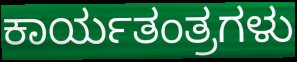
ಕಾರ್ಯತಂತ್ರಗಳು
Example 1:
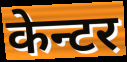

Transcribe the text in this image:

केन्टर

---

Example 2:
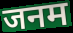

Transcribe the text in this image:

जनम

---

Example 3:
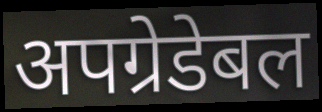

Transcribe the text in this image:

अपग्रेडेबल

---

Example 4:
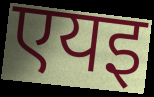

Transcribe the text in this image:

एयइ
_ _ _
* **TASK PROMPT**:
Using the records above, work out how many lines hold the string "Example"; answer with that number alone.

* **ANSWER AREA**:
4